We immediately saw the project for what it was: a huge content strategy exercise that would be overlaid with a limited, but dynamically designed user interface. In order to build a site that best served the university and met each department’s needs, we solicited input from over 20 stakeholders through diagnostic exercises, user testing, interviews, and surveys.
Then we dug into the content head-on. We identified, audited, and determined the validity of all existing research-related links, sources, and lists. And we combed through thousands of pages of policies, protocols, and procedures.
“At Stanford, research is a central piece of the university’s identity. For the first time ever, DoResearch established a comprehensive source for all research-related policy and activities across the institution.” Patti McCabe, Director of Training & Communication, Office of the Vice Provost and Dean of Research
After getting a handle on the existing content and stakeholders’ needs, we introduced a content strategy that assembled everything into a single, fluid framework. Then we designed a sophisticated, on-brand interface that was simple and intuitive to use, yet filled with distinctive features, including:
- Shortcuts that streamline the user journey We identified the most-used and searched-for information, and made it easy to access via the homepage.
- An expanding RSS feed Multiple feeds give the site a sense of drama and momentum, conveying that research at Stanford is deep, diverse, and continuously uncovering new material.
- A header image reveal
This photo leverages the institution’s amazing, eclectic collection of research imagery. Clicking the camera icon at the top of the page reveals the story behind the image — and gives users a way to participate in the thrill of discovery so central to research itself.
To ensure the content’s clarity matched that of the strategy and design, we edited and rewrote much of of the text, and created new pages from scratch.

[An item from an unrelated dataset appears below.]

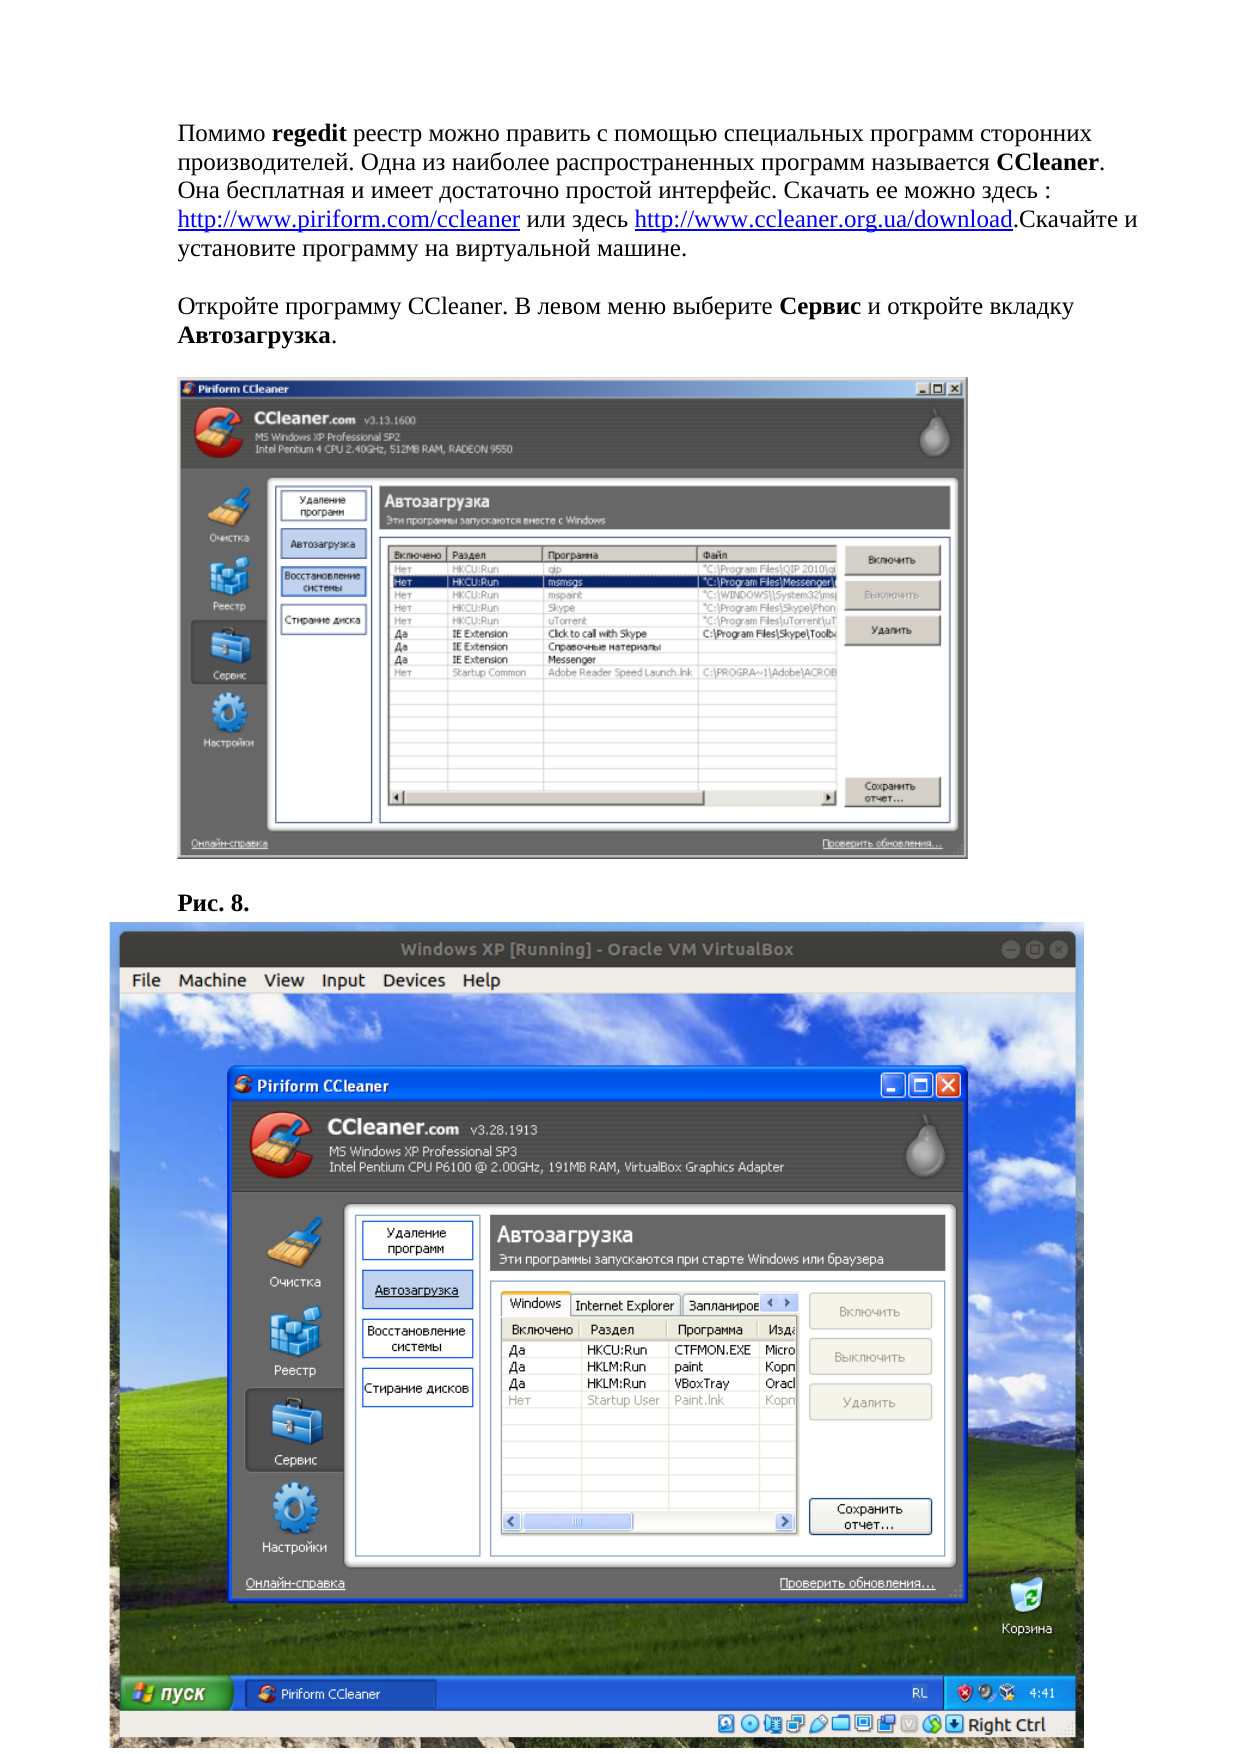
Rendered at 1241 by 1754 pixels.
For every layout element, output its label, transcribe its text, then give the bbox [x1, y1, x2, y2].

Finally, we had to figure out what to call this new, university-wide resource. While the site fell within the purview of the Dean of Research (DoR), in practice it “belonged” to anyone doing research at the university. The name we came up with — “DoResearch” — made both of those key points clear. It maintained the DoR acronym, but imbued it with new meaning that served as a rallying cry for researchers of all types.
This project is the perfect embodiment of what we refer to as “content-driven creative.” Our focus on collaboration, consensus-building, and well thought-out content strategy made the end product infinitely more effective for our clients.
Following the new site’s launch, the administrative chore of doing research at Stanford became more efficient, which freed up researchers to spend more time on their important work. The new site also increased interest in the department, aiding efforts to recruit the best and brightest to perform research at the university. Most importantly, it unified the research effort between departments, labs, and institutes at Stanford, and quickly gained international recognition as a best-in-class research portal.
Years later, the site remains virtually unchanged — a strong indication that the original strategy and design still serve our clients’ needs.